ABOUT THIS EXERCISE: Which lines in the records below hold the word "TRIANGLE"? Copy each of them.

Stored data:
——————————
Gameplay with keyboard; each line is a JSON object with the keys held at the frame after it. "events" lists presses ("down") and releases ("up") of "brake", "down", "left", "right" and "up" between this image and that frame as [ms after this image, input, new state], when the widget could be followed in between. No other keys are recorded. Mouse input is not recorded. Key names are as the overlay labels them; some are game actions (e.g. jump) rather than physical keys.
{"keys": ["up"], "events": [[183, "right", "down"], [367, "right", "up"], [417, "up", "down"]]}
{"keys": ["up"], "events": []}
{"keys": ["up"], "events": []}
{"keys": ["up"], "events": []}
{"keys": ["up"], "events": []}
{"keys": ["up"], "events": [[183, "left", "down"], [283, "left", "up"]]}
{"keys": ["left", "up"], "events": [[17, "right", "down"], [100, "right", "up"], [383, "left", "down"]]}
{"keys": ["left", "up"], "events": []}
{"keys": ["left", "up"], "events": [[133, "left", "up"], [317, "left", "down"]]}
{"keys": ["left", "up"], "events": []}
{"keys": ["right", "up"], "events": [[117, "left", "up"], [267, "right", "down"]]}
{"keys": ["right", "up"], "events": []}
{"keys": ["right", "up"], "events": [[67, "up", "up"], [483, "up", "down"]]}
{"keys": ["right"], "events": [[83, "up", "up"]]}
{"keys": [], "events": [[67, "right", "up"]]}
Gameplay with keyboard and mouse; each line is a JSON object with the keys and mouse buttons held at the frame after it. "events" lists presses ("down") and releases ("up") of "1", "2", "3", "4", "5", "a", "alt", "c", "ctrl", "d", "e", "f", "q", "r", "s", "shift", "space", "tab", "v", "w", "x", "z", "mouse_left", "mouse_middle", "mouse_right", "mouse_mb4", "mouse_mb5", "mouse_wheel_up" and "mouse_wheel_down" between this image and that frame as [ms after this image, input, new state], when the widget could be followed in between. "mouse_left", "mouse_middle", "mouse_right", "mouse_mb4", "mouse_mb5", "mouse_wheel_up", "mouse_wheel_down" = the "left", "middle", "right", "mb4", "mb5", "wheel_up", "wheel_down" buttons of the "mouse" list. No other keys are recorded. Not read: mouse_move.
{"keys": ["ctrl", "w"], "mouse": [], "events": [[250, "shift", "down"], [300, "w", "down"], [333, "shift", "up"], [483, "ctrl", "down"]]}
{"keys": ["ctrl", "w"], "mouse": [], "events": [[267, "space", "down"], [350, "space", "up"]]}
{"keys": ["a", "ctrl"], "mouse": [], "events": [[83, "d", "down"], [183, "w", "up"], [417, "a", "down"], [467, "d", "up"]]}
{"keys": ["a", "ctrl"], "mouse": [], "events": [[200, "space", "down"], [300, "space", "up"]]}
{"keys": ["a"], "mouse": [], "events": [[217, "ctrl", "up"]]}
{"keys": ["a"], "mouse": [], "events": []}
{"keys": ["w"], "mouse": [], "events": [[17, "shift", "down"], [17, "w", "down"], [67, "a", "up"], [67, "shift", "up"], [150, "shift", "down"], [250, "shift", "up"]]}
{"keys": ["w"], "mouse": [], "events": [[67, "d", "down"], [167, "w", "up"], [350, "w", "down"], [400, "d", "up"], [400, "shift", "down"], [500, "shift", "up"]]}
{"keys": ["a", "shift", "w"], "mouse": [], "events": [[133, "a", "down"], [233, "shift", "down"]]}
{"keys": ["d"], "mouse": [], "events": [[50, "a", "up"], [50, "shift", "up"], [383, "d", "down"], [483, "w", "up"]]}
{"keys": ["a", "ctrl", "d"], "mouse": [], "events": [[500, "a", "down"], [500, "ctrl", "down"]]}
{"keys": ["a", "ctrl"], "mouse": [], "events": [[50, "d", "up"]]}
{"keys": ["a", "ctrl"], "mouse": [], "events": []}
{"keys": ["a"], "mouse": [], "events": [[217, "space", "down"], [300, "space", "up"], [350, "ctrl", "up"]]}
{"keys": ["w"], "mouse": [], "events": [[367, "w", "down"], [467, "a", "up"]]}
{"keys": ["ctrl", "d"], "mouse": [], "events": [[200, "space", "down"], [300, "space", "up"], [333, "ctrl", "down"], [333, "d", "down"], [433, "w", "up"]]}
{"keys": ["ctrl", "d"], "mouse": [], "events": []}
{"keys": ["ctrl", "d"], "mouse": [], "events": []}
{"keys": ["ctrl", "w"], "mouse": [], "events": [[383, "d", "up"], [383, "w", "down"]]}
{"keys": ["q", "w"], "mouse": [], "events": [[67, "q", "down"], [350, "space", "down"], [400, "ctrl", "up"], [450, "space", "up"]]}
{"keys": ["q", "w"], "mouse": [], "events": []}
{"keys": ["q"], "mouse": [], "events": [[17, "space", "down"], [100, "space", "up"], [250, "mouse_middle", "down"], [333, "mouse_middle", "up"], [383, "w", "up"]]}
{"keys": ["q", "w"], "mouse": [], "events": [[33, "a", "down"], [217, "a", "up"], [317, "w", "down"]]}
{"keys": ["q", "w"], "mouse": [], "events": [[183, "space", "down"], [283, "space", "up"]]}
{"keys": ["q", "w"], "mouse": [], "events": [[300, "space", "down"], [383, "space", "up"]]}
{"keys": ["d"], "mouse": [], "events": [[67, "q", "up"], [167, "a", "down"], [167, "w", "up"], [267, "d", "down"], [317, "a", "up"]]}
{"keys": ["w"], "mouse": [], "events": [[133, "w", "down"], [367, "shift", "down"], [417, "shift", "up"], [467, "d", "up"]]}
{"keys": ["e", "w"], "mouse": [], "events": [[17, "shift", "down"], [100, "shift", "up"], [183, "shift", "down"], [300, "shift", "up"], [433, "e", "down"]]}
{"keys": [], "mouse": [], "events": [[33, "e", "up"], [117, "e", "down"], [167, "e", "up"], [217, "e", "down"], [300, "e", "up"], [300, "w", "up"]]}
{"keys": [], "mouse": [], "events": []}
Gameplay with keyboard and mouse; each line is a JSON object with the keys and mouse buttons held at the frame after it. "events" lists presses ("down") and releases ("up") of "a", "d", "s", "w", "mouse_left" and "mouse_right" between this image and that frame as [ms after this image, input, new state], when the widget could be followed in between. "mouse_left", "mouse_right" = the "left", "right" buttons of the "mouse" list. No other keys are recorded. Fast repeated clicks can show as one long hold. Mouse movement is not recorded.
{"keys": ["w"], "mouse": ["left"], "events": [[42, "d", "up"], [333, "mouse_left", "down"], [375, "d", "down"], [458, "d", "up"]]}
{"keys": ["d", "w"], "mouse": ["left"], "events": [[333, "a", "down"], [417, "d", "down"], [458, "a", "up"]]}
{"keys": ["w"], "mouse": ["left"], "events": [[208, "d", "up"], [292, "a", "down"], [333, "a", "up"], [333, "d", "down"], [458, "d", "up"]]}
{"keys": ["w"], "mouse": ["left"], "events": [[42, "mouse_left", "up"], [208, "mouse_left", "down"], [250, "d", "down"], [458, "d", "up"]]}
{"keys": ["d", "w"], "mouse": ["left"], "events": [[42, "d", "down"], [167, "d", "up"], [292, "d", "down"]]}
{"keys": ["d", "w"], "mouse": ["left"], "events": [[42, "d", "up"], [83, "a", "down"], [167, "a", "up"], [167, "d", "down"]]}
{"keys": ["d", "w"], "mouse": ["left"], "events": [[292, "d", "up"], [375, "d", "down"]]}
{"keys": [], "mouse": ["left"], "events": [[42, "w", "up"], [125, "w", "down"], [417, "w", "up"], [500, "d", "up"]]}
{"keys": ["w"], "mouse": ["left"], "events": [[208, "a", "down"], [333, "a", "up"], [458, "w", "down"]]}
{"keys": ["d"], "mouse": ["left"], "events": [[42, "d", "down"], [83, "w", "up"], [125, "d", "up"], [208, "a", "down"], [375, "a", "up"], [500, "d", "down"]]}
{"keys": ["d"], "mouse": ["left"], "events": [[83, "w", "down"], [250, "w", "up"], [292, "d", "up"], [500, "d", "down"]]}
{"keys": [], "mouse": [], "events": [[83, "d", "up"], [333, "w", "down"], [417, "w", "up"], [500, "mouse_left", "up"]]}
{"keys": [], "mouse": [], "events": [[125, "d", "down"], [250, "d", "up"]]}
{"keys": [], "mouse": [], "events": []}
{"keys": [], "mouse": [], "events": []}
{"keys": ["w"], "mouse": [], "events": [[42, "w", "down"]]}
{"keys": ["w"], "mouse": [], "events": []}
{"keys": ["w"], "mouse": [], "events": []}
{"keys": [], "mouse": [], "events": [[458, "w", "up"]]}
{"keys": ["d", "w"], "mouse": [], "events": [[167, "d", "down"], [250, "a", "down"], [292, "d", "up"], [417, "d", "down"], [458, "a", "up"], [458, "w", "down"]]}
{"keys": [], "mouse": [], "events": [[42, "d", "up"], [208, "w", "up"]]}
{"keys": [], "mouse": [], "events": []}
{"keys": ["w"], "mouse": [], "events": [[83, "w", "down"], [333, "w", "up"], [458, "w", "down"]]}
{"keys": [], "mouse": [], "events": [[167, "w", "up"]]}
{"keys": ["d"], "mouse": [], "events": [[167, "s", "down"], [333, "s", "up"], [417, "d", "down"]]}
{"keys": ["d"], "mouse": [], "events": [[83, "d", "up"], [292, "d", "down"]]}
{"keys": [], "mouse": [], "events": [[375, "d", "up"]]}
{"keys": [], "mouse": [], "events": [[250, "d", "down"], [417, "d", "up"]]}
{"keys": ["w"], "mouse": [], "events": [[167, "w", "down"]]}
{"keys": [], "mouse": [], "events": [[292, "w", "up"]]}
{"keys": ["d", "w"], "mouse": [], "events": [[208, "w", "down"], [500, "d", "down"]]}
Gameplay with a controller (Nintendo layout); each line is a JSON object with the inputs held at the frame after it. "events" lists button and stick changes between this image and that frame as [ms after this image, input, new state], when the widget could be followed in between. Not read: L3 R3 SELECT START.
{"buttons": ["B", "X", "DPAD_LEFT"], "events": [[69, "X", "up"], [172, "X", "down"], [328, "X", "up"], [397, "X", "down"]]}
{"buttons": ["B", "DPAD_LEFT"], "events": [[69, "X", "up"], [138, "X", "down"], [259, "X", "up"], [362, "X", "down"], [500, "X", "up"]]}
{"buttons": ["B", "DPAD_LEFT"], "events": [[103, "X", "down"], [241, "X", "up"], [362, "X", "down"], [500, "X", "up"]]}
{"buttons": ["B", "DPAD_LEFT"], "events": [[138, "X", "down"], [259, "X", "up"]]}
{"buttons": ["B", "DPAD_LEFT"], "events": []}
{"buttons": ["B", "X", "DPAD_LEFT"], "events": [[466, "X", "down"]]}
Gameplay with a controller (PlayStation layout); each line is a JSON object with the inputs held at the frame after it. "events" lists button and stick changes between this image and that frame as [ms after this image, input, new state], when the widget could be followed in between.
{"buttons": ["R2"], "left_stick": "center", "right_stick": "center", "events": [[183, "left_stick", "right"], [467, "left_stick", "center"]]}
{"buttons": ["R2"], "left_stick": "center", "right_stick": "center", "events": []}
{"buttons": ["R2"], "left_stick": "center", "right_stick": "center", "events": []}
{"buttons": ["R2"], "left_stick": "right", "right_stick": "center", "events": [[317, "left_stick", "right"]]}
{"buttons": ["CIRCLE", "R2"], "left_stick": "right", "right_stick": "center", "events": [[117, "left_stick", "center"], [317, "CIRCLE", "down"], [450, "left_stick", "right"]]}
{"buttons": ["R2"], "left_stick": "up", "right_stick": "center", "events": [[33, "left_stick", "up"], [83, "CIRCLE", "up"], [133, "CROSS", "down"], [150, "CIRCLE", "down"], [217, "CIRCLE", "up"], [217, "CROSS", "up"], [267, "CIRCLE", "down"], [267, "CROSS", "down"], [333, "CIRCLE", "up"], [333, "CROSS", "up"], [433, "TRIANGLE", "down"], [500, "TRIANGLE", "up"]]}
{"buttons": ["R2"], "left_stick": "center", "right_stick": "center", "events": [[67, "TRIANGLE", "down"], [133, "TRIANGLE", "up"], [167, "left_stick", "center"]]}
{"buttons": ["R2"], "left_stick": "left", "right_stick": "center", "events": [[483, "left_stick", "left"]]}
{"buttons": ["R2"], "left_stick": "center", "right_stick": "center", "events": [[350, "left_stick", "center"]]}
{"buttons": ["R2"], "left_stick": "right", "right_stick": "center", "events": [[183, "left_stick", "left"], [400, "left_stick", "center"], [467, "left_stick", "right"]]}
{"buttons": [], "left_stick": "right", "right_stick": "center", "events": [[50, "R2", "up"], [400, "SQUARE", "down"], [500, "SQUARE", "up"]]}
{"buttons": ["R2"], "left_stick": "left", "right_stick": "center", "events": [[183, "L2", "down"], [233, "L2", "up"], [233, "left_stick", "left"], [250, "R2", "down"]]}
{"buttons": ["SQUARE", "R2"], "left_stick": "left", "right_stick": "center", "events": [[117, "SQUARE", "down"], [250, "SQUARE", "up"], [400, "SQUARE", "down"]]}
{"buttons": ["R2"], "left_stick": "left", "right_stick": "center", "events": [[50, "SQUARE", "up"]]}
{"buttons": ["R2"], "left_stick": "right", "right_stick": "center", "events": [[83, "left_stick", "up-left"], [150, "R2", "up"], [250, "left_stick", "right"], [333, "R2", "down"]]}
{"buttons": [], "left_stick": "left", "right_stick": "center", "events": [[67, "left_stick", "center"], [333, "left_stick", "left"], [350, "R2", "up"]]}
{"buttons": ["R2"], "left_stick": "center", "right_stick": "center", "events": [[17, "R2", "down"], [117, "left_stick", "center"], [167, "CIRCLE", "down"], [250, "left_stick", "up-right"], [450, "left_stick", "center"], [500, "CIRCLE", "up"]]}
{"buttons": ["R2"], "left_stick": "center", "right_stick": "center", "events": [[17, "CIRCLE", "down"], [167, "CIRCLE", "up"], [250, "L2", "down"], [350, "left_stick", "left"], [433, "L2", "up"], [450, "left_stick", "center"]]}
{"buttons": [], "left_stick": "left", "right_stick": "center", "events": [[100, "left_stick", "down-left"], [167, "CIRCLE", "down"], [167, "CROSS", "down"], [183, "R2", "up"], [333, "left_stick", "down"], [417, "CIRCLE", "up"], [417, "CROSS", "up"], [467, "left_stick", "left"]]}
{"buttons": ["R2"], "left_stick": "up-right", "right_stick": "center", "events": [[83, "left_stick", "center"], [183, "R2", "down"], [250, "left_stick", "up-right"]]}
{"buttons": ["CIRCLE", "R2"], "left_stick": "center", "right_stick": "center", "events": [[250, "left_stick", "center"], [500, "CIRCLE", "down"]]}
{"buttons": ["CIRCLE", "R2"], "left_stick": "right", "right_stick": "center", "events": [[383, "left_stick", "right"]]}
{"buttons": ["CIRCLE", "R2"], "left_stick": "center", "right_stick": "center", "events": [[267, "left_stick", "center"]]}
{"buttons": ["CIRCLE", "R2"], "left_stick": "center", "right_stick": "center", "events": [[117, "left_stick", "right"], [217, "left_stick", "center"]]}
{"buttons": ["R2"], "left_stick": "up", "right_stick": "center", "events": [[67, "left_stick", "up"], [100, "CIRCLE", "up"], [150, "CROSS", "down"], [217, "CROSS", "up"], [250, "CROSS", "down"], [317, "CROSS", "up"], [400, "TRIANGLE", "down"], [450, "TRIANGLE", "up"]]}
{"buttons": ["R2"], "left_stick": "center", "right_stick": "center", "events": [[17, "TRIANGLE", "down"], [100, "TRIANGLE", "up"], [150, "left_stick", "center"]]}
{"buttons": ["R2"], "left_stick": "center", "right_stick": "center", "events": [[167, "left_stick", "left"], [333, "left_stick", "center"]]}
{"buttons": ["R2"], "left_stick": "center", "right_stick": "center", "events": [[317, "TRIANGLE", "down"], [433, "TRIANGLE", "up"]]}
——————————
RESULT:
{"buttons": ["R2"], "left_stick": "up", "right_stick": "center", "events": [[33, "left_stick", "up"], [83, "CIRCLE", "up"], [133, "CROSS", "down"], [150, "CIRCLE", "down"], [217, "CIRCLE", "up"], [217, "CROSS", "up"], [267, "CIRCLE", "down"], [267, "CROSS", "down"], [333, "CIRCLE", "up"], [333, "CROSS", "up"], [433, "TRIANGLE", "down"], [500, "TRIANGLE", "up"]]}
{"buttons": ["R2"], "left_stick": "center", "right_stick": "center", "events": [[67, "TRIANGLE", "down"], [133, "TRIANGLE", "up"], [167, "left_stick", "center"]]}
{"buttons": ["R2"], "left_stick": "up", "right_stick": "center", "events": [[67, "left_stick", "up"], [100, "CIRCLE", "up"], [150, "CROSS", "down"], [217, "CROSS", "up"], [250, "CROSS", "down"], [317, "CROSS", "up"], [400, "TRIANGLE", "down"], [450, "TRIANGLE", "up"]]}
{"buttons": ["R2"], "left_stick": "center", "right_stick": "center", "events": [[17, "TRIANGLE", "down"], [100, "TRIANGLE", "up"], [150, "left_stick", "center"]]}
{"buttons": ["R2"], "left_stick": "center", "right_stick": "center", "events": [[317, "TRIANGLE", "down"], [433, "TRIANGLE", "up"]]}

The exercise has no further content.